*** Source material ***
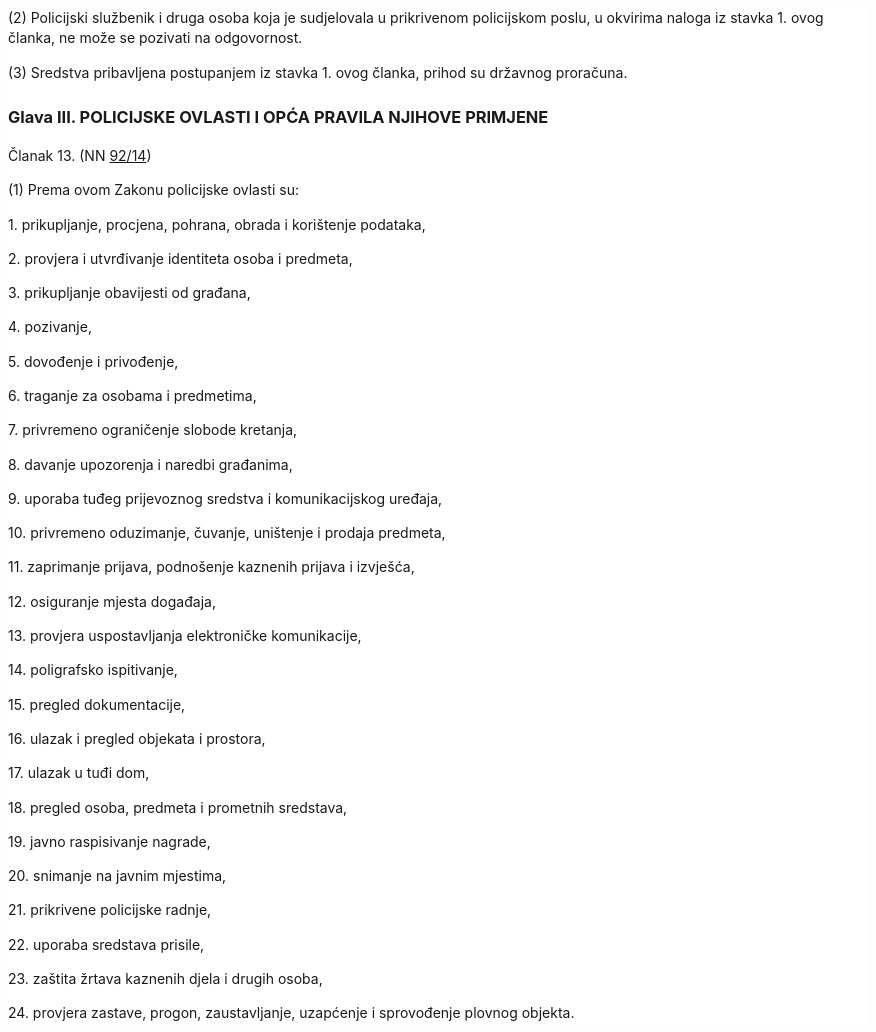 \(2\) Policijski službenik i druga osoba koja je sudjelovala u
prikrivenom policijskom poslu, u okvirima naloga iz stavka 1. ovog
članka, ne može se pozivati na odgovornost.

\(3\) Sredstva pribavljena postupanjem iz stavka 1. ovog članka, prihod
su državnog proračuna.

### Glava III. POLICIJSKE OVLASTI I OPĆA PRAVILA NJIHOVE PRIMJENE

Članak 13. (NN [92/14](https://www.zakon.hr/cms.htm?id=1013))

\(1\) Prema ovom Zakonu policijske ovlasti su:

1\. prikupljanje, procjena, pohrana, obrada i korištenje podataka,

2\. provjera i utvrđivanje identiteta osoba i predmeta,

3\. prikupljanje obavijesti od građana,

4\. pozivanje,

5\. dovođenje i privođenje,

6\. traganje za osobama i predmetima,

7\. privremeno ograničenje slobode kretanja,

8\. davanje upozorenja i naredbi građanima,

9\. uporaba tuđeg prijevoznog sredstva i komunikacijskog uređaja,

10\. privremeno oduzimanje, čuvanje, uništenje i prodaja predmeta,

11\. zaprimanje prijava, podnošenje kaznenih prijava i izvješća,

12\. osiguranje mjesta događaja,

13\. provjera uspostavljanja elektroničke komunikacije,

14\. poligrafsko ispitivanje,

15\. pregled dokumentacije,

16\. ulazak i pregled objekata i prostora,

17\. ulazak u tuđi dom,

18\. pregled osoba, predmeta i prometnih sredstava,

19\. javno raspisivanje nagrade,

20\. snimanje na javnim mjestima,

21\. prikrivene policijske radnje,

22\. uporaba sredstava prisile,

23\. zaštita žrtava kaznenih djela i drugih osoba,

24\. provjera zastave, progon, zaustavljanje, uzapćenje i sprovođenje
plovnog objekta.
***
Duplicate the lines of the listing running from the line containing "6\. traganje za" down to the line containing "10\. privremeno oduzimanje, čuvanje, uništenje", both included, with nothing changed.

6\. traganje za osobama i predmetima,

7\. privremeno ograničenje slobode kretanja,

8\. davanje upozorenja i naredbi građanima,

9\. uporaba tuđeg prijevoznog sredstva i komunikacijskog uređaja,

10\. privremeno oduzimanje, čuvanje, uništenje i prodaja predmeta,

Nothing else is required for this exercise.